KnitsforLife.comのLornaとJill Wattは、クリエイティブデザイナーであり、ヤーンボマー・アーティストだ。大きなニットの目玉を作り、会場の木に仕込んだ。そこには何のサインも看板もないのだが、それを見た人はびっくりして楽しい気分になる。ある人は、子どもが木の中の目玉を最初に見つけるのだと言っていた。子どもはいつもキョロキョロしているかが、大人はそうでもないからだ。

brian matthews parrot
Brian Matthewsと彼のオウム。写真:Anne Hammersky

Brian Matthewsはエンジニアでアーティストだ。彼のウェブサイトはFlappingsprocket.com。Brianは3Dプリントしたオウムを肩に乗せて歩いていた。Maker Faireでは珍しい光景ではない。しかしBrianは、このオウムを通じてMaker Faire会場の大勢の人たちと関わり合っていた。

Intelは、サンフランシスコ湾岸地区で活躍するDJ Qbert、Rich Quitevis、Ritche “Yogafrog” Desuasidoを招いてThud Rumbleのショーを開催した。Ritcheによると、彼らはIntel Edisonを使うことで、ノートパソコンを使わずにDJができるようになったという。ターンテーブルもそれ自体を楽器として扱えるようになった。DJ QbertはDJでターンテーブリストだが、彼はターンテーブルの「スクラッチング」を「手で行う芸術に進化させ、オーケストラや人の声を完全に新しいサウンドや歌」に変えることができる。Richはこの方面の技術的な指導者で、DJスクラッチのカルチャーにテクノロジーを注ぎ込みスクラッチの可能性を広げている。Maker Faireの日曜日は、彼らのパフォーマンスで幕を閉じた。テスラコイル(19年もののCam Daxを使用)をターンテーブルのスクラッチで操り音楽を奏でていた。

Makerカルチャーの母

Maker Faire Bay Areaはまた、世界にMakerムーブメントを広めることになったマザーカルチャー(Mother Culture)でもある。マザーカルチャーは、生物培養(バイオロジカルカルチャー)が子どもを作り繁殖するのと同じだと言える。サワードー・スターター(サンフランシスコの名物。
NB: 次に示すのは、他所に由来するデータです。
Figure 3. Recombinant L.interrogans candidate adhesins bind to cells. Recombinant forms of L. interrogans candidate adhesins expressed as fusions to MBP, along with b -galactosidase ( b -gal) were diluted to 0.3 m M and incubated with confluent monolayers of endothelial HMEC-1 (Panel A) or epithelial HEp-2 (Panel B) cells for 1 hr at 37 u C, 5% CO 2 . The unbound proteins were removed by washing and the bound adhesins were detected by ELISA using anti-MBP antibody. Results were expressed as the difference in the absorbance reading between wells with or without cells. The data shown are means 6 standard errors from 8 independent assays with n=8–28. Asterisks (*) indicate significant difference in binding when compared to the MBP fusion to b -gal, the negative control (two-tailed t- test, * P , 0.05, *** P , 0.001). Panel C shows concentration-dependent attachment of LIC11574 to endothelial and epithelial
初期の入植者が持ち込んだと言われている)や酢のようなものだ。どちらも地元産だ。人々は、Maker Faire Bay Areaを体験しようとやって来て、地元でMakerカルチャーを根付かせるための何かを持ち帰る。この10年で、Maker Faireは世界中にネットワークができた。2014年、131のMaker Faireが開催され、今年はそれを上回る予定だ。今週、私たちは新しいプログラムを発表した。School Maker Fairesだ。この金曜日に開催したHow to Make a Maker Faireワークショップには、100人もの参加者があった。みな異なる国、アメリカの異なる地方からの人々だ。カナダ、イギリス、フランス、ハンガリー、台湾、日本、ルクセンブルク、中国、ドイツなどの国々からグループが集まった。彼らは、最大規模のMaker Faire Bay Areaを体験しにやって来たのだ。そして、その他意見を身と心に刻み込んで帰っていった。彼らはMakerカルチャーを世界中に広めていく。
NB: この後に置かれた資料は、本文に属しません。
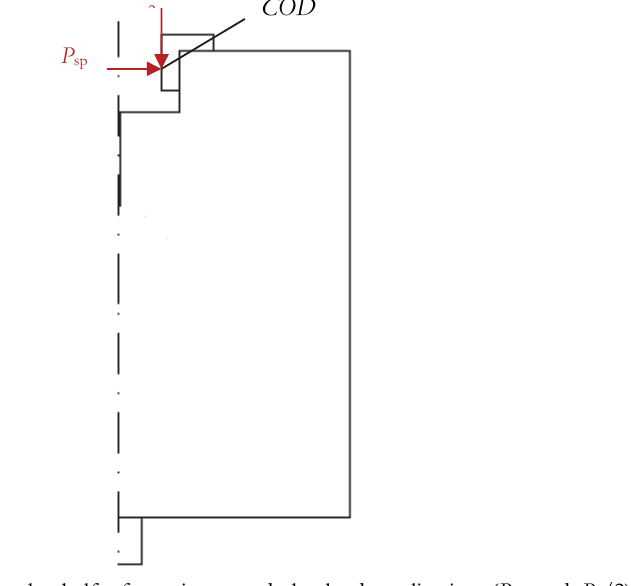
Figure 2: Detail of boundary conditions, see the half of specimen and the load application ( P sp and P v /2) with crack opening displacement ( COD ), position at load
Makerカルチャーは、学校、図書館、コミュニティーセンターにも広がりつつある。ハンガリーから来たグループは、Maker School Hungaryと書かれた赤いTシャツを着ていた。サンフランシスコ湾岸地区オークランドの学校、Lighthouse Charter SchoolはMaker Faireで大変に目立っていた。カリフォルニア州ゴレタ(サンタバーバラの近く)のDos Pueblos工業高校は大勢の学生を連れてきていた。彼らはみな、宇宙飛行士かNASCARのドライバーのような黒いツナギを着ていた。自らをD’Penguineersと呼ぶ彼らは、60のメカニズムで構成されるインタラクティブなキネティック彫刻、Carousel of Physicsを展示していた。彼らはこの展示物の開発を進めて、学校や図書館に販売したいと考えている。このプログラムの責任者、Amir Abo-Shaeerは、学生と彼らのプロジェクトをMaker Faireに送り込むことで、彼らの学校やその目的に対する意識が高まったと話している。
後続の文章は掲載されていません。